For instance, in the Northeast my husband was careful not to disclose that he’s a pastor before getting to know someone. The title of pastor does not always evoke pleasant thoughts in that region of the country; it’s better to establish credibility before revealing your line of work.
In the South, however, the title of pastor immediately gives you authority and the position seems to come with automatic respect. So my husband still avoids telling someone he’s a pastor before getting to know them. Automatic authority isn’t his cup of tea.
Growing up, my parents taught me that just because someone has authority, it doesn’t mean they’re right (yes, they included themselves in that). I learned that while I had to listen to them, their authority didn’t afford them infallibility.

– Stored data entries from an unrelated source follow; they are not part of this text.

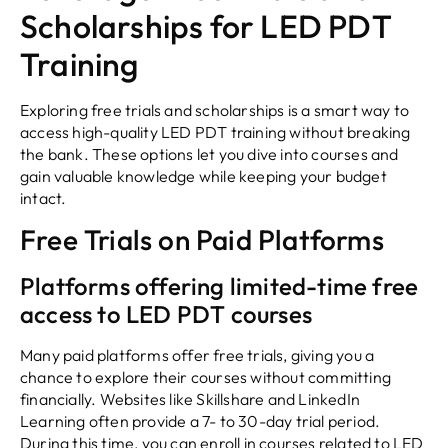
Scholarships for LED PDT
Training
Exploring free trials and scholarships is a smart way to
access high-quality LED PDT training without breaking
the bank. These options let you dive into courses and
gain valuable knowledge while keeping your budget
intact.
Free Trials on Paid Platforms
Platforms offering limited-time free
access to LED PDT courses
Many paid platforms offer free trials, giving you a
chance to explore their courses without committing
financially. Websites like Skillshare and LinkedIn
Learning often provide a 7- to 30-day trial period.
During this time, you can enroll in courses related to LED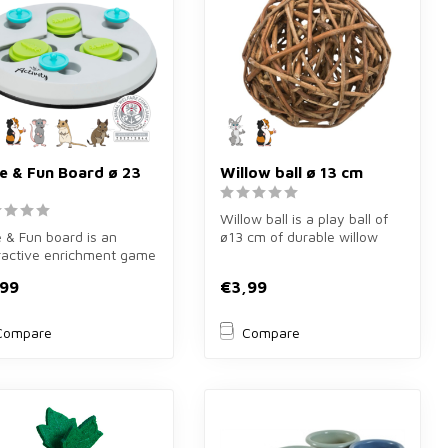
de & Fun Board ø 23
Willow ball ø 13 cm
Willow ball is a play ball of
e & Fun board is an
ø13 cm of durable willow
ractive enrichment game
branches for rodents. Lar...
23 cm for rabbits,
,99
€3,99
...
Compare
Compare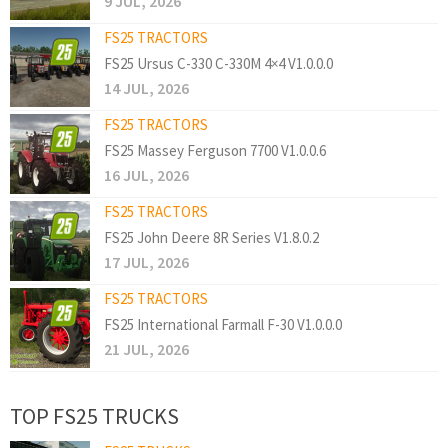
9 JUL, 2026
FS25 TRACTORS
FS25 Ursus C-330 C-330M 4×4 V1.0.0.0
14 JUL, 2026
FS25 TRACTORS
FS25 Massey Ferguson 7700 V1.0.0.6
16 JUL, 2026
FS25 TRACTORS
FS25 John Deere 8R Series V1.8.0.2
17 JUL, 2026
FS25 TRACTORS
FS25 International Farmall F-30 V1.0.0.0
21 JUL, 2026
TOP FS25 TRUCKS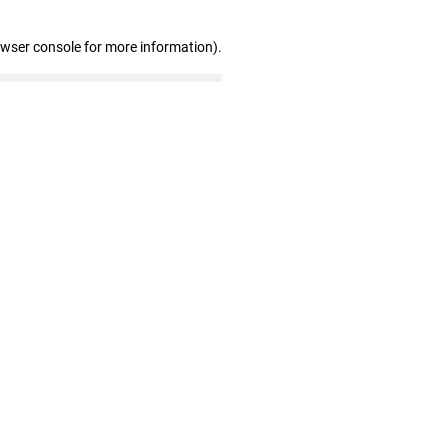
owser console for more information)
.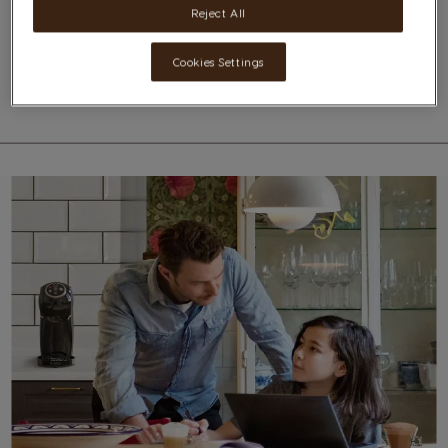
Reject All
For further information on Nescafé Dolce Gusto machines, we ask you to
please contact our distributors Ultimate- Cutajar LTD on 21444545
Cookies Settings
Additional Information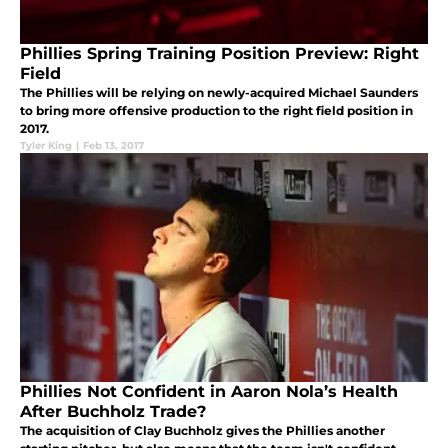
Phillies Spring Training Position Preview: Right
Field
The Phillies will be relying on newly-acquired Michael Saunders
to bring more offensive production to the right field position in
2017.
Tyler King
|
Feb 13, 2017
Phillies Not Confident in Aaron Nola’s Health
After Buchholz Trade?
The acquisition of Clay Buchholz gives the Phillies another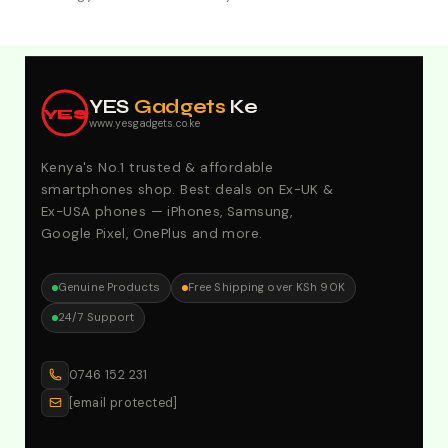
Explore Our Best Deals .Discounts & Special 2026
Offers. Call:0746152231 For Your Orders
YES
Gadgets
Ke
YES
www.yesgadgets.co.ke
Kenya's No.1 trusted & affordable
smartphones shop. Best deals on Ex-UK &
Ex-USA phones — iPhones, Samsung,
Google Pixel, OnePlus and more.
Genuine Products
Free Shipping over KSh 90K
24/7 Support
0746 152 231
[email protected]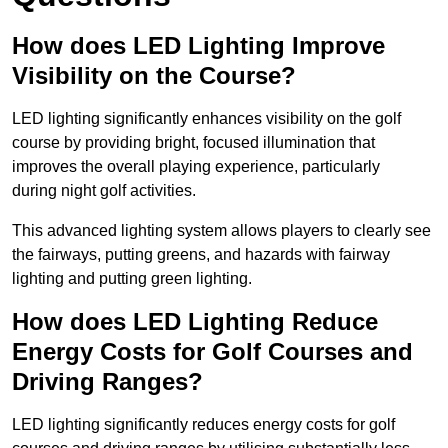
How does LED Lighting Improve
Visibility on the Course?
LED lighting significantly enhances visibility on the golf
course by providing bright, focused illumination that
improves the overall playing experience, particularly
during night golf activities.
This advanced lighting system allows players to clearly see
the fairways, putting greens, and hazards with fairway
lighting and putting green lighting.
How does LED Lighting Reduce
Energy Costs for Golf Courses and
Driving Ranges?
LED lighting significantly reduces energy costs for golf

Infallibility is reserved for God and His Word.
But is that what we’re teaching our children? I realize most of us don’t actually use the word infallible to describe ourselves, but what do our words and actions teach our kids about authority?
Do we automatically take someone’s side because of their title or label? Or do we base our thoughts on the truth? Many a kid is heartbroken when his parents take the teacher’s side merely due to the title “teacher.” And there are parents who set up their kids for problems later in life because they always take the child’s side – usually because of the label “MY child.”
Are we acting like we’re infallible?
Can we admit when we’re wrong? Do we say sorry to our kids when we mess up? Can we show proper emotion in front of others? Do we allow our kids to ask sincere questions, even if these questions challenge our viewpoint? Or are we afraid these things will diminish our authority?
Authority is a tricky thing. It’s a good and necessary component of life. As parents, we must have authority over our children. As citizens of this country, we must submit to those in authority over us. But we must carefully examine our view of it. Let’s not let authority equal infallibility. Let’s not let authority diminish our humanity.